In order to solve the problem of the level difference on the medium surface, a medium of a discrete system has been proposed, in which a magnetic layer that needs to become a region between tracks is made nonmagnetic by implanting nitrogen ions or oxygen ions therein (Japanese Patent Laid-Open No. 5-205257(published in 1993)).
In addition, as a method for forming a patterned medium having a smoother surface, a method has been proposed for forming a patterned medium by selectively oxidizing a medium surface using a mask (U.S. Pat. No. 6,168,845).
In the above-described method of implanting oxygen ions or method of partially oxidizing the surface, since no etching steps are employed, the problem concerning the level difference on the surface due to ion milling does not occur. However, these methods cannot completely remove the level difference on the medium surface. This is because a volume of the oxidized region made nonmagnetic is increased, and the medium surface of the oxidized region is raised.
In the case of using oxidation reaction, since a mask material having high resistance to oxidation should preferably be used, a normal resist removing step such as an O2 ashing process cannot be used to remove the mask material. Consequently, the removing the mask material brings a process load.

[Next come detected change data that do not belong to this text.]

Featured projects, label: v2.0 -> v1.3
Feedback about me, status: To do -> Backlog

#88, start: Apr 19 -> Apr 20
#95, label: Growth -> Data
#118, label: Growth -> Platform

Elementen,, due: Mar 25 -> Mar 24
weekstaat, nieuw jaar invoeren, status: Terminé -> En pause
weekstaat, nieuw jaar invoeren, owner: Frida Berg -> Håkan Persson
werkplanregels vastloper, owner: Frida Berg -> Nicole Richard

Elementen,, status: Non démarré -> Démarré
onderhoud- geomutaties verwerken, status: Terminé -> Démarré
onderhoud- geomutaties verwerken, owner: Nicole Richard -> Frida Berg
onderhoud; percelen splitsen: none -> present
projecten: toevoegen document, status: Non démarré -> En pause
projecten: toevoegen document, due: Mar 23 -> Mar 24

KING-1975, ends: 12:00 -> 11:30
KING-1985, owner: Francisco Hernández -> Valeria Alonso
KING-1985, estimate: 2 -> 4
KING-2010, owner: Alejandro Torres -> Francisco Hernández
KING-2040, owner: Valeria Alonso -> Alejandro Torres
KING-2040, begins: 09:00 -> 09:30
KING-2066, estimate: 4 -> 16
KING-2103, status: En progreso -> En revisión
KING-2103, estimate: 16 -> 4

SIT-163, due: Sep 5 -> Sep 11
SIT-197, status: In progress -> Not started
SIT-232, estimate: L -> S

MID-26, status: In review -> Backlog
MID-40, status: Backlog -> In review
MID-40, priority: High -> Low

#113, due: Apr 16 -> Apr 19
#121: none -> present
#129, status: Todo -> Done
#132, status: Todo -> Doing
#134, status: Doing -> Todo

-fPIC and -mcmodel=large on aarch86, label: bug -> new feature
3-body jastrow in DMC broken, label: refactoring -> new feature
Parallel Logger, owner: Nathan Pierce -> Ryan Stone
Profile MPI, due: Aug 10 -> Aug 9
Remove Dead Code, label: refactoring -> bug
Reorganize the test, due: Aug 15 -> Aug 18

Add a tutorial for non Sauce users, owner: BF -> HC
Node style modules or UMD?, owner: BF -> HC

Also, regarding the manufacturing of MRAM, necessary films including a lower ferromagnetic material layer, a tunnel oxide film layer, an upper ferromagnetic material layer, and the like are formed on a substrate, and then these layers are physically etched using ion milling when each memory element region is plotted. However, short-circuiting may occur between the upper and lower ferromagnetic material layers because of etching damage or etching residuals. Thus, it is desired to use a magnetic material patterning method having none of the above-described problems, high yields and good productivity.
On the other hand, the following problems exist concerning writing in the servo region formed in the magnetic recording medium. First, when a normal sample servo (sector servo) system is used, a step of writing servo information by using a conventional servo writer is necessary. Since head movement is controlled and the servo information is sequentially recorded in the respective servo regions of all tracks set on the magnetic recording medium, the step of writing servo tracking information is one of the steps that takes long time in the manufacturing process. In the future, a greater quantity of servo information will be necessary when a recording density is increased, requiring much longer time for the writing of the servo information by the servo writer. Thus, in order to mass-produce high recording density HDD devices inexpensively, it is required to shorten the time required for the step of writing servo information.
Furthermore, even in the case of the magnetic recording medium using the deep layer servo system, a step of forming a deep layer servo region is necessary in addition to the step of forming the magnetic recording medium. In the case of the deep layer servo system, especially, since writing of the servo information is carried out on the full surface, a time load for the writing is extremely large, and thus a request for shortening the time is stronger than that for the sample servo system.
Therefore, also for the writing of the servo information, instead of the method using the conventional servo track writer, it is desired to employ a magnetic material patterning method having high productivity and capable of writing servo information in the magnetic recording medium all at once.